A-AA+
Ciudad de México.- Mil 850 templos católicos resultaron afectados por los sismos de septiembre de 2017, de los cuales mil 603 son inmuebles históricos, reveló en conferencia Alfonso Miranda Guardiola, secretario general de la Conferencia del Episcopado Mexicano.
Al presentar el informe “Templos católicos dañados en septiembre de 2017”, la CEM detalló que los recintos afectados se encuentran en 26 de las 95 diócesis, lo que representa 27% del total. Se contabilizaron daños en 17 catedrales; cuatro basílicas del siglo XVIII y anteriores; 44 santuarios; 76 conventos y ex conventos; 226 capillas; 31 oficinas o casas parroquiales; 11 espacios de formación como seminarios; mil 411 parroquias y 30 inmuebles todavía por identificar.
Deterioro
Hubo deterioro en las provincias eclesiásticas de Tlalnepantla, Puebla, Acapulco, Antequera Oaxaca, Tuxtla Gutiérrez, México, Yucatán y Xalapa. En Puebla se ubican 500 de estos inmuebles y en Morelos, 350; además, informó que hay 40 colapsados.
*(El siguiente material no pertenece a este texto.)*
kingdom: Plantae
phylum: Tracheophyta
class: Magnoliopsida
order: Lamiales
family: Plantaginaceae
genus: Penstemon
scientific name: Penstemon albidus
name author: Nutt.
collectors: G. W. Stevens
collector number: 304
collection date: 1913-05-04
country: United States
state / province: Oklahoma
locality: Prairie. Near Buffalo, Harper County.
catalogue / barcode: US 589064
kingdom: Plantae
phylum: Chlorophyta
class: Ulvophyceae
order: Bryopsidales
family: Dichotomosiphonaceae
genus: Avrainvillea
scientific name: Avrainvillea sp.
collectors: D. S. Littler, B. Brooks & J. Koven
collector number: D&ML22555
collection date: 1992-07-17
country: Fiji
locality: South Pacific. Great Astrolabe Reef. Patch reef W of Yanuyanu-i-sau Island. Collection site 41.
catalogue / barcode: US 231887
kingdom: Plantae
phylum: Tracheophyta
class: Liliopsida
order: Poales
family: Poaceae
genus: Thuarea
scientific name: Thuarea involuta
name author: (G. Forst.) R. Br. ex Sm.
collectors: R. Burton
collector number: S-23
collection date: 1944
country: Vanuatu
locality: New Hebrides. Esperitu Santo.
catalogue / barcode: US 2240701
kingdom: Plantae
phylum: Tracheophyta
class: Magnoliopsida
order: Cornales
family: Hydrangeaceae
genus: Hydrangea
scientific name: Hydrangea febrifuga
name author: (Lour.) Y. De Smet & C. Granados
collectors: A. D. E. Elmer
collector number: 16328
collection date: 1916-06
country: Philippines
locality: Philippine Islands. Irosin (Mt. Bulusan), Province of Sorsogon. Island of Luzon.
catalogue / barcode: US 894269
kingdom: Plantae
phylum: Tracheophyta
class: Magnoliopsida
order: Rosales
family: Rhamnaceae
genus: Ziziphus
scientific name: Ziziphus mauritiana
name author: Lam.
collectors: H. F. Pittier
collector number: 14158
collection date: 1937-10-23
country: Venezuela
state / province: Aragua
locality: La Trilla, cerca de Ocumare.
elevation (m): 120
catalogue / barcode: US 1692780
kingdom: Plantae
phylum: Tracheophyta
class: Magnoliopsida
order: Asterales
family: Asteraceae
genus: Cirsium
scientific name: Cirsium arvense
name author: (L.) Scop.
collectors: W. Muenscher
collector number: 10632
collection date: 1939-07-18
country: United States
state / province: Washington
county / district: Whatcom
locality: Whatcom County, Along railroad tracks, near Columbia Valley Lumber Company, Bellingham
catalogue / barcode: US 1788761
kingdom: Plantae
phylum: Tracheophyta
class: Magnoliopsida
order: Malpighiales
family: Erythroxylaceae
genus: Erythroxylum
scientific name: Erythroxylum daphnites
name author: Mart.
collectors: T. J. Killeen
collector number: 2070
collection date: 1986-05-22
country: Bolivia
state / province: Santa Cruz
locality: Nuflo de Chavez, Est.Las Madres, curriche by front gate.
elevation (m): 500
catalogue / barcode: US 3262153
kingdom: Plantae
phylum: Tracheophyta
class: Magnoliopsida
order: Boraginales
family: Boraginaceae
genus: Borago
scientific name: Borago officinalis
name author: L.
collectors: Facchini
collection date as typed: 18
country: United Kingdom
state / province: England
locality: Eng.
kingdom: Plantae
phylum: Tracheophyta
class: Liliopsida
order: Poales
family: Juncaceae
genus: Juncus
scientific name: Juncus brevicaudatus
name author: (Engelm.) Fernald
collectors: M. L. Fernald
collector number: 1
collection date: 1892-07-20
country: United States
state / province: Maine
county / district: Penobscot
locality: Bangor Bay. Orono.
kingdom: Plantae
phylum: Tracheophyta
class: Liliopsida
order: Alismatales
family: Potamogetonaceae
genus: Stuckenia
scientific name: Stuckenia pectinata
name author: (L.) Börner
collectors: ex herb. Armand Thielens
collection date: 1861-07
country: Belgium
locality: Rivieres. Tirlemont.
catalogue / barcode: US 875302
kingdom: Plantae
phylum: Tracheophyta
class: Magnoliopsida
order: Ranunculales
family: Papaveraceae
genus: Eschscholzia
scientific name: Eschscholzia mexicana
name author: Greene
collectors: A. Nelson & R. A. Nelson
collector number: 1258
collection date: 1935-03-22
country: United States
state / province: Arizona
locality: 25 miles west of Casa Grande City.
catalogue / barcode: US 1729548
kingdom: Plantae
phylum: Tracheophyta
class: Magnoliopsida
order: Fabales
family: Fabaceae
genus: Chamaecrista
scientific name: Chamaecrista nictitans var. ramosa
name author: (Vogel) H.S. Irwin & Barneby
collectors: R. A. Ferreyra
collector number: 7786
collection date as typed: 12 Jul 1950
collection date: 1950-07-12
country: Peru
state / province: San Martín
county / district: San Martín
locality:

Sobre la Catedral Metropolitana se informó que, según el reporte del INAH, ya está todo controlado porque sólo hubo deterioros menores. De acuerdo con el documento, los daños en las catedrales se clasifican entre menores, medios y severos, y las que sufrieron mayor daño fueron las de San Cristóbal y Tenancingo. Otras catedrales afectadas fueron las de Santo Domingo de Guzmán (en Tehuantepec); la de Puebla; la Inmaculada Concepción de María y la de la Asunción de María, en Guerrero.
Basílicas
En lo que respecta a las basílicas, cuatro registraron algún daño: tres en la diócesis de Tlaxcala: la de la Misericordia, la de Ocotlán, la de la Caridad; y la Basílica de San José y Nuestra Señora del Sagrado Corazón que data del siglo XVIII en la Arquidiócesis de México.
Reconstrucción
Miranda Guardiola refirió que para la reconstrucción de los templos históricos existen dos fondos administrados por el INAH y la Secretaría de Cultura y que los inmuebles dañados serán recuperados en su totalidad con recursos del seguro del INAH. “El INAH no dará dinero a la iglesia sino que aplicarán la inversión directamente en los templos”.
No obstante, admitió que el acceso a los recursos federales no ha sido inmediato, por lo que, en los casos de emergencia, en las diócesis más afectadas, los obispos han tenido que buscar recursos, tanto en la feligresía, como en otras instancias.